Ovarian cancer data

Ovarian cancer data#

This consists of gene data for 216 patients, 121 of whom have ovarian cancer, and 95 of whom do not. For each patient, there is a vector of data containing the expression of 4000 genes.

%config InlineBackend.figure_format = 'svg'
import matplotlib.pyplot as plt
import numpy as np
import os
from mpl_toolkits.mplot3d import Axes3D
plt.rcParams['figure.figsize'] = [16, 8]
plt.rcParams.update({'font.size': 16})

Download data files if they are not present.

if(os.path.isfile('../DATA/ovariancancer_obs.csv') == False or
   os.path.isfile('../DATA/ovariancancer_grp.csv') == False):
    !mkdir -p ../DATA
    !wget -P ../DATA -c https://bitbucket.org/cpraveen/nla/downloads/ovariancancer_obs.csv
    !wget -P ../DATA -c https://bitbucket.org/cpraveen/nla/downloads/ovariancancer_grp.csv

Open the data files.

obs = np.loadtxt('../DATA/ovariancancer_obs.csv',delimiter=',')
f = open('../DATA/ovariancancer_grp.csv', "r")
grp = f.read().split("\n")[:-1] # There is extra last empty value, ignore it
print('Shape of obs = ', obs.shape)
print('Length of grp= ', len(grp))

Shape of obs =  (216, 4000)
Length of grp=  216

The data in the matrix obs is arranged like this

\[\begin{split} A = \begin{bmatrix} -- & p_1^\top & -- \\ & \vdots & \\ -- & p_{216}^\top & -- \\ \end{bmatrix} \end{split}\]

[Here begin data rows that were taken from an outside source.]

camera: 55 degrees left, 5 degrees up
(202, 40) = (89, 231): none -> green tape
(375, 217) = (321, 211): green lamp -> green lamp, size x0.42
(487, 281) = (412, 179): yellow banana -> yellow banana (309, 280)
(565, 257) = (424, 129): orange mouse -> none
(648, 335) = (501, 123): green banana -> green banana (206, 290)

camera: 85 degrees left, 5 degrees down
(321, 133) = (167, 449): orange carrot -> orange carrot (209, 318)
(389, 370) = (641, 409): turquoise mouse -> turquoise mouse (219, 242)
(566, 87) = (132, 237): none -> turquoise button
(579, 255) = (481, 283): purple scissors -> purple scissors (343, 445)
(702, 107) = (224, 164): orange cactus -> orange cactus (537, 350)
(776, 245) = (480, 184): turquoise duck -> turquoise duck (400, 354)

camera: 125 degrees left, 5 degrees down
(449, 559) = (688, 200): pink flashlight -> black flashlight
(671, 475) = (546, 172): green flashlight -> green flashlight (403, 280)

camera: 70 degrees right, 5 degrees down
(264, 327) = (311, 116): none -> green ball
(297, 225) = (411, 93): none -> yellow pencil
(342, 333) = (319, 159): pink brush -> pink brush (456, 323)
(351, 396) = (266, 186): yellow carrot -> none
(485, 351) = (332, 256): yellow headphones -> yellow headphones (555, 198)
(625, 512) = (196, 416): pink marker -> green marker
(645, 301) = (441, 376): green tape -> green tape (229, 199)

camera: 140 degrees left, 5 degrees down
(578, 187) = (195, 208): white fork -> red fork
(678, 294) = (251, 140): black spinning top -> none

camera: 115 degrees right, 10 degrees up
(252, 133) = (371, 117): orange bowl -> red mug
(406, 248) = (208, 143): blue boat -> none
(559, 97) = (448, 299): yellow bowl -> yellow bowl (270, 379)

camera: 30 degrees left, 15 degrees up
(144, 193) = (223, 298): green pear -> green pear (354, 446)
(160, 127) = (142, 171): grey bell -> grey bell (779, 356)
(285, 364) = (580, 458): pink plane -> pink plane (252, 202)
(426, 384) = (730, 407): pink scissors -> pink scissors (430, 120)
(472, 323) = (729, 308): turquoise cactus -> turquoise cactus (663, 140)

i.e., each row \(p_j \in R^{4000}\) corresponds to the gene expression of one patient.

The data in grp is either Cancer or Normal.

Compute the reduced SVD

\[\begin{split} A = U \hat \Sigma \hat V^\top = \begin{bmatrix} | & & | \\ u_1 & \cdots & u_{216} \\ | & & | \end{bmatrix} \textrm{diag}[\sigma_1, \ldots, \sigma_{216}] \begin{bmatrix} | & & | \\ v_1 & \cdots & v_{216} \\ | & & | \end{bmatrix}^\top \end{split}\]

where

\[ u_j \in R^{216}, \qquad v_j \in R^{4000} \]

U, S, VT = np.linalg.svd(obs,full_matrices=0)
print('Shape of U = ',U.shape)
print('Shape of VT = ',VT.shape)

Shape of U =  (216, 216)
Shape of VT =  (216, 4000)

Plot the singular values

fig1 = plt.figure(figsize=(8,6))

ax1 = fig1.add_subplot(121)
ax1.semilogy(S,'-o',color='k')
ax1.set_xlabel('$k$')
ax1.set_title('$\\sigma_k$')

ax2 = fig1.add_subplot(122)
ax2.plot(np.cumsum(S)/np.sum(S),'-o',color='k')
ax2.set_xlabel('$k$')
ax2.set_title('Cum sum, relative')

plt.show()

../_images/2f8a50a418eeaa99ba4cbcd8a01f57ff24224dbf271fadacf23b038e3bbfbbfc.svg

Let us write the \(j\)’th patient data in the basis of singular vectors

\[ p_j = x_j v_1 + y_j v_2 + z_j v_3 + \ldots \]

The coefficients \(x_j, y_j, z_j, \ldots \) are called the principal components.

Compute first three principal components: these are

\[ x_j = v_1^\top p_j, \qquad y_j = v_2^\top p_j, \qquad z_j = v_3^\top p_j \]

and plot them in 3-d space.

fig2 = plt.figure(figsize=(8,8))
ax = fig2.add_subplot(111, projection='3d')

for j in range(obs.shape[0]): # Loop over patients
    x = np.dot(VT[0,:], obs[j,:]) # First  PCA
    y = np.dot(VT[1,:], obs[j,:]) # Second PCA
    z = np.dot(VT[2,:], obs[j,:]) # Third  PCA
    
    if grp[j] == 'Cancer':
        ax.scatter(x,y,z,marker='x',color='r',s=50)
    else:
        ax.scatter(x,y,z,marker='o',color='b',s=50)

ax.set_xlabel('PC 1')
ax.set_ylabel('PC 2')
ax.set_zlabel('PC 3')

ax.view_init(22,-11)
plt.show()

../_images/39a690553a993e010591824342dc9da80d35c343efa04326c1e01a3d723f0a8e.svg

The points corresponding to cancer (red cross) and non-cancer (blue dot) appear well separated. We can use this to classify the data for a new patient by identifying to which of the two groups it belongs.

If you have ipympl installed, you can add the following magic keyword at the top of this notebook.

%matplotlib widget

Then you can use your mouse to rotate the above plot.